# Brief 1
Extract the stretch from "Discovery and validation" through "treatments if needed." from the passage on personalized medicine, copying it word for word.
# Brief 2
Extend the passage on personalized medicine, picking up right after its final sentence.

# Excerpt provided
Personalized medicine is a concept that is progressively becoming one of the major challenges
for the medicine of tomorrow. Although doctors knew that a drug prescribed for a given condition would
not always cure the patient and could possibly cause undesirable or dangerous side effects, they did
not have the means of predicting the efficacy of the drug on their patient. Precious time was lost in
finding the right treatment.
Better knowledge of pathologies and of each patient through the use of ever more precise diagnostic tests
can help physicians choose specific treatments and avoid others, when clinical symptoms are identical. Each
patient is unique and should receive a treatment that has the best chances of success.

Personalized medicine thus aims to determine homogenous sub-populations of individuals or sub-categories
of diseases to which a particular patient belongs. Each group of patients can thus receive certain families
of drugs very precisely adapted to their disease, which is a "personalization" of the treatment.
This stratification of patients or pathologies is possible by analyzing one or more combinations of
"biomarkers", through the use of diagnostic tests on laboratory samples (blood, urine, cancerous tissues, etc.).
Discovery and validation of new biomarkers are intrinsically linked to the development of personalized
medicine. Biomarkers are not a new concept. The measurement of body temperature or the concentration
of glucose in the blood are well-known examples.
The new biomarkers are molecular, biochemical or cellular parameters that can be used to pre-emptively
screen for diseases, make a precise diagnosis (for example the classification of cancers is no longer
conducted per organ but molecularly), establish prognosis, determine the most suitable treatments
(stratification of patients) and also monitor patient responses and evolution to better adapt
treatments if needed.

# Information shown
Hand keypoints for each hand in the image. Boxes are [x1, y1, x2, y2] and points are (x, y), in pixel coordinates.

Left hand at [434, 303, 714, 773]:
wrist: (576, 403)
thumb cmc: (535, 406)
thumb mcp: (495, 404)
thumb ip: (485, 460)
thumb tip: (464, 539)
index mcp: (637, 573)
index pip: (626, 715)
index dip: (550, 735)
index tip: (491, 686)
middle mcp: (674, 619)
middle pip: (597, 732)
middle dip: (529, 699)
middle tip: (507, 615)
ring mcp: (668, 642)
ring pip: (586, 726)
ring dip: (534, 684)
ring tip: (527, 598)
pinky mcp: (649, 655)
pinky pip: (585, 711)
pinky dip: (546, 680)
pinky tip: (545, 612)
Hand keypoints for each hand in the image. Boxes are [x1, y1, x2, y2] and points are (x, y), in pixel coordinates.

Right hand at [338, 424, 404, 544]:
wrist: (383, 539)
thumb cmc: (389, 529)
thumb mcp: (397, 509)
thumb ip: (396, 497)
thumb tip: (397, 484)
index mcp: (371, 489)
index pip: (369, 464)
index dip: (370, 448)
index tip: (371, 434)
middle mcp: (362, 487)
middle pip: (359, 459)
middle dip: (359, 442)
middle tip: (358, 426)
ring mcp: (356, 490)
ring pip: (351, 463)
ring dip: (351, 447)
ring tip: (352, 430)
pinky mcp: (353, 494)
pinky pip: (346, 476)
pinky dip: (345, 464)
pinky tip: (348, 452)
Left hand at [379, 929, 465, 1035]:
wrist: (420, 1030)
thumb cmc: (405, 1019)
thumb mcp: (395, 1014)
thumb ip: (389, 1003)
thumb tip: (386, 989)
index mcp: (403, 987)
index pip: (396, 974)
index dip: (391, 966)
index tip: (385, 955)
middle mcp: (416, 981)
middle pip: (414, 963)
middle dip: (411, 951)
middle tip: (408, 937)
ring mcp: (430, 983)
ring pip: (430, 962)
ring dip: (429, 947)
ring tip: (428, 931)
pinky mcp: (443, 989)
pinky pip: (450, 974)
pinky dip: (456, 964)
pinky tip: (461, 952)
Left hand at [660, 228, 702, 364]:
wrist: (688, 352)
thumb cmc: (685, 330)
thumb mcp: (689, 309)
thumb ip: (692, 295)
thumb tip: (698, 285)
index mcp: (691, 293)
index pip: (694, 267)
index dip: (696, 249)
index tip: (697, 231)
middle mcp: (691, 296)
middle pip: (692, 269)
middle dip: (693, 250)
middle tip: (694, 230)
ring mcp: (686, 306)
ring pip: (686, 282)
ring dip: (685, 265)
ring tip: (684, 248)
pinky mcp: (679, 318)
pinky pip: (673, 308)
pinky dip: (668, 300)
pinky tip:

# Your response 1
Discovery and validation of new biomarkers are intrinsically linked to the development of personalized
medicine. Biomarkers are not a new concept. The measurement of body temperature or the concentration
of glucose in the blood are well-known examples.
The new biomarkers are molecular, biochemical or cellular parameters that can be used to pre-emptively
screen for diseases, make a precise diagnosis (for example the classification of cancers is no longer
conducted per organ but molecularly), establish prognosis, determine the most suitable treatments
(stratification of patients) and also monitor patient responses and evolution to better adapt
treatments if needed.

# Your response 2
Development of more efficient and more targeted drugs for every disease is only possible with the discovery
of biomarkers associated with the pathologies. As such, a drug whose overall efficacy may be weak or
average for most patients, when associated biomarkers have not been measured for the patients, may be
extremely effective if it is prescribed on a population of patients selected by a diagnostic test that
utilizes these same biomarkers. For the drugs being developed there is more and more an associated
"companion" diagnostic test that is used to predict the efficacy of the drug.
This should lead to better treatment of the disease and help manage the costs of care. The biomarkers discovered and
validated will be an integral part of "companion" diagnostic tests that will be marketed in parallel
with the specifically associated therapies. Therapy and diagnosis are thus more and more indissociable,
which has given rise to the new descriptive term "theranostic".